S is for Speed comes from British director Jake West who made Razor Blade Smile (1998), Evil Aliens (2005), Pumpkinhead: Ashes to Ashes (2006) and Doghouse (2009), as well as a host of genre-related documentaries and dvd extras. This is a snappy little episode that comes with an undeniable energy and never wears out its welcome before it comes to its downbeat twist ending. West affects a faux grindhouse style the episode reminds of what the Australian El Monstro del Mar! (2010) was aiming for but didnt have the budget before a mildly clever The Sixth Sense (1999)-styled deathdream ending of sorts.
Ben Wheatley, the British director of Down Terrace (2009) and the WTF word of mouth hit Kill List (2011), contributes U is for Unearthed. This is a brief piece all shot in first-person camera from the point of view of a figure being pursued through the woods by various people, where they are eventually cornered and beheaded. The moderately effective punchline is that the people are pursuing a vampire.
Canadas Kaare Andrews, a comic-book artist and the director of the interestingly weird Altitude (2010) and the subsequent Cabin Fever: Patient Zero (2014), contributes the science-fiction segment V is for Vagitus. This essentially draws on pounding Cyberpunk action cliches from RoboCop (1987) with a few under-explained nods towards a zero population future, before an ending concerning a miracle child. Nothing particularly remarkable here.
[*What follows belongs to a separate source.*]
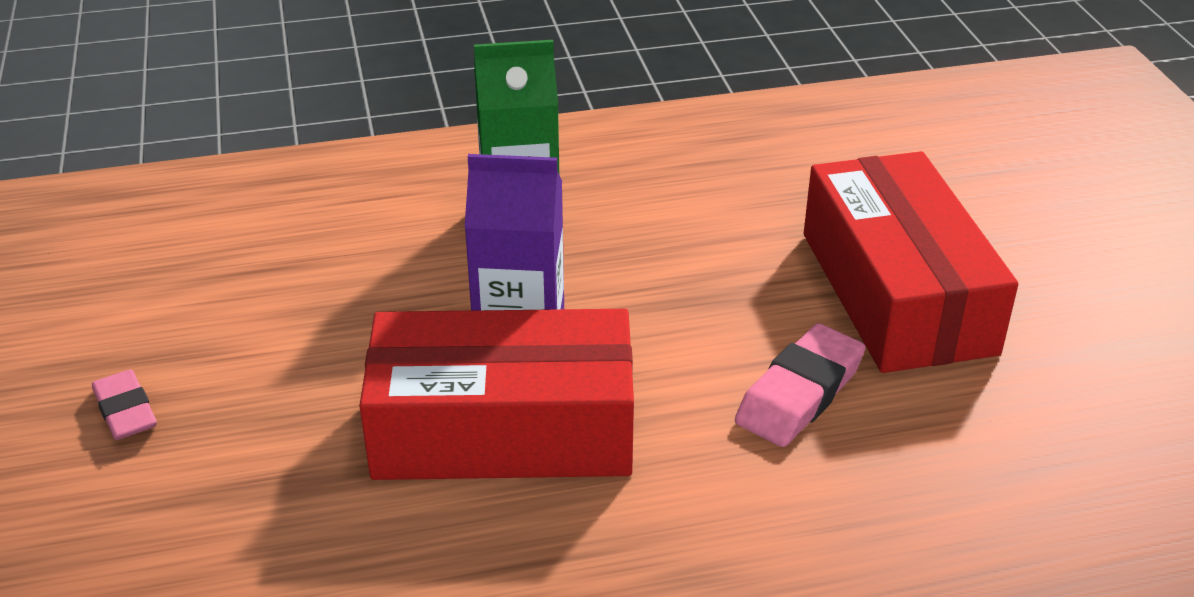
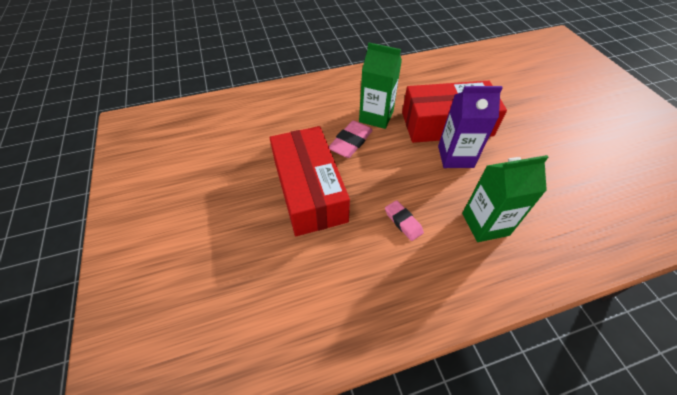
camera: 175 degrees right, 15 degrees up
pink eraser [92,369,157,440] -> pink eraser moved to [385,200,424,241]
none -> green carton [359,43,402,129]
Xavier Gens, the French director of the gore-drenched Frontier(s) (2007), the videogame adaptation Hitman (2007) and the excellent grim nuclear holocaust film The Divide (2011), contributes X is for XXL in which he tackles the issue of womens pressure to maintain the body beautiful and a slim figure. The episode takes Gens back into Frontier(s) territory and essentially involves the plus-size heroine conducting self-surgery (all as a weightloss miracle diet commercial plays out on the tv in the background) with gore-drenched results.
Y is for Youngbuck from Canadas Jason Eisener, the director of the cult hit Hobo with a Shotgun (2011), is the only episode that could be said to be suffering from artistic pretensions. Eisnener cuts back and forward between a kid in high school and out on a hunting expedition accompanied by the school janitor who is revealed to be a paedophile. The cuts between the two storylines, not to mention the payoff of the piece that involves the slaughtered deer seemingly come back to life to exact justice, the kid using its severed head to impale and kill the janitor and the janitors head being potted through the basketball hoop seem rather absurd. This is a segment that feels as though it needed more of the gonzo approach that Eisener took in Hobo with a Shotgun.
ABCs of Death 2 (2014) was a sequel featuring a different twenty-six directors. Ant Timpson went onto produce/promote a number of other films including Housebound (2014), Deathgasm (2015), Turbo Kid (2015), which started out as a entry in the open T section here, and The Greasy Strangler (2016).